During a few days of the Latvian devaluation scare in early June, all floating Eastern European currencies fell a few percentage points. A minister of finance in the region told me that he thought that in case of a Latvian devaluation, these currencies would fall 15–20 percent and the currency boards of Estonia, Lithuania, and Bulgaria would collapse. Then, at least half a dozen major European banks would go under and Europe would face a spectacular banking crisis not hitherto seen. A Latvian devaluation could become as harmful for Europe as the bankruptcy of Austria's Kreditanstalt in 1931 or Lehman Brothers' collapse last September.

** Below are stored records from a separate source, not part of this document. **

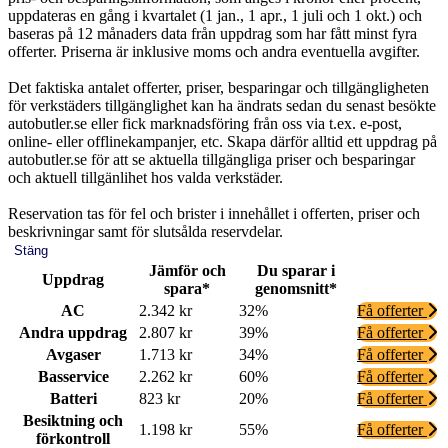
uppdateras en gång i kvartalet (1 jan., 1 apr., 1 juli och 1 okt.) och
baseras på 12 månaders data från uppdrag som har fått minst fyra
offerter. Priserna är inklusive moms och andra eventuella avgifter.
Det faktiska antalet offerter, priser, besparingar och tillgängligheten
för verkstäders tillgänglighet kan ha ändrats sedan du senast besökte
autobutler.se eller fick marknadsföring från oss via t.ex. e-post,
online- eller offlinekampanjer, etc. Skapa därför alltid ett uppdrag på
autobutler.se för att se aktuella tillgängliga priser och besparingar
och aktuell tillgänlihet hos valda verkstäder.
Reservation tas för fel och brister i innehållet i offerten, priser och
beskrivningar samt för slutsålda reservdelar.
Stäng
Jämför och
Du sparar i
Uppdrag
spara*
genomsnitt*
AC
2.342 kr
32%
Få offerter
Andra uppdrag
2.807 kr
39%
Få offerter
Avgaser
1.713 kr
34%
Få offerter
Basservice
2.262 kr
60%
Få offerter
Batteri
823 kr
20%
Få offerter
Besiktning och
1.198 kr
55%
Få offerter
förkontroll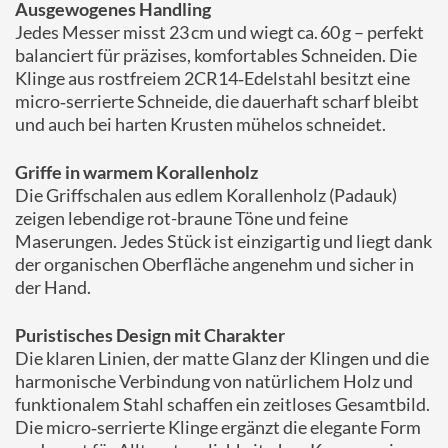
Ausgewogenes Handling
Jedes Messer misst 23 cm und wiegt ca. 60 g – perfekt
balanciert für präzises, komfortables Schneiden. Die
Klinge aus rostfreiem 2CR14‑Edelstahl besitzt eine
micro‑serrierte Schneide, die dauerhaft scharf bleibt
und auch bei harten Krusten mühelos schneidet.
Griffe in warmem Korallenholz
Die Griffschalen aus edlem Korallenholz (Padauk)
zeigen lebendige rot-braune Töne und feine
Maserungen. Jedes Stück ist einzigartig und liegt dank
der organischen Oberfläche angenehm und sicher in
der Hand.
Puristisches Design mit Charakter
Die klaren Linien, der matte Glanz der Klingen und die
harmonische Verbindung von natürlichem Holz und
funktionalem Stahl schaffen ein zeitloses Gesamtbild.
Die micro‑serrierte Klinge ergänzt die elegante Form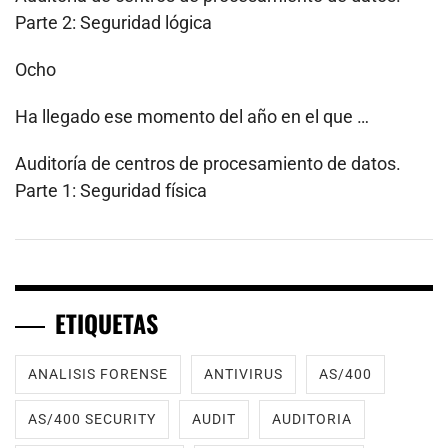
Parte 2: Seguridad lógica
Ocho
Ha llegado ese momento del año en el que …
Auditoría de centros de procesamiento de datos.
Parte 1: Seguridad física
ETIQUETAS
ANALISIS FORENSE
ANTIVIRUS
AS/400
AS/400 SECURITY
AUDIT
AUDITORIA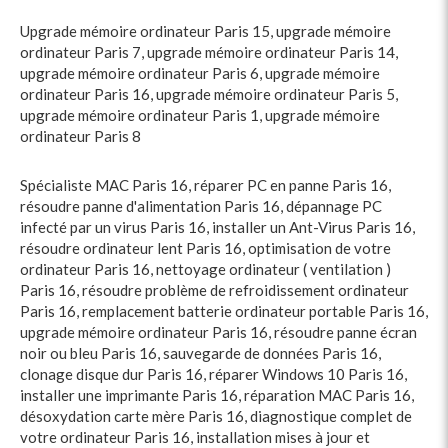
Upgrade mémoire ordinateur Paris 15
,
upgrade mémoire
ordinateur Paris 7
,
upgrade mémoire ordinateur Paris 14
,
upgrade mémoire ordinateur Paris 6
,
upgrade mémoire
ordinateur Paris 16
,
upgrade mémoire ordinateur Paris 5
,
upgrade mémoire ordinateur Paris 1
,
upgrade mémoire
ordinateur Paris 8
Spécialiste MAC Paris 16
,
réparer PC en panne Paris 16
,
résoudre panne d'alimentation Paris 16
,
dépannage PC
infecté par un virus Paris 16
,
installer un Ant-Virus Paris 16
,
résoudre ordinateur lent Paris 16
,
optimisation de votre
ordinateur Paris 16
,
nettoyage ordinateur ( ventilation )
Paris 16
,
résoudre problème de refroidissement ordinateur
Paris 16
,
remplacement batterie ordinateur portable Paris 16
,
upgrade mémoire ordinateur Paris 16
,
résoudre panne écran
noir ou bleu Paris 16
,
sauvegarde de données Paris 16
,
clonage disque dur Paris 16
,
réparer Windows 10 Paris 16
,
installer une imprimante Paris 16
,
réparation MAC Paris 16
,
désoxydation carte mère Paris 16
,
diagnostique complet de
votre ordinateur Paris 16
,
installation mises à jour et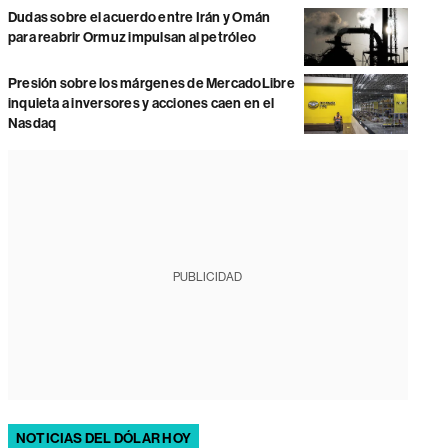
Dudas sobre el acuerdo entre Irán y Omán
para reabrir Ormuz impulsan al petróleo
Presión sobre los márgenes de MercadoLibre
inquieta a inversores y acciones caen en el
Nasdaq
PUBLICIDAD
NOTICIAS DEL DÓLAR HOY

Nobody needs that, and many European policymakers understand this danger and are happy to bail out Latvia. Moreover, both the risk of Latvian devaluation and its potential consequences should decline over time. The IMF, on the contrary, seems confused in the turmoil. After concluding a standby agreement with Latvia last December, it has refused to issue a second, supposedly quarterly, tranche of some $300 million and it maintains a deafening public silence. On July 2 the European Union went ahead on its own, giving Latvia a second tranche of $1.7 billion. The Europeans are starting to wonder what the IMF is doing with its money.
Any failure of the IMF program for Latvia would weigh heavily on the IMF, but since it is already engaged so deeply in Latvia, it has little choice but to make this program a success.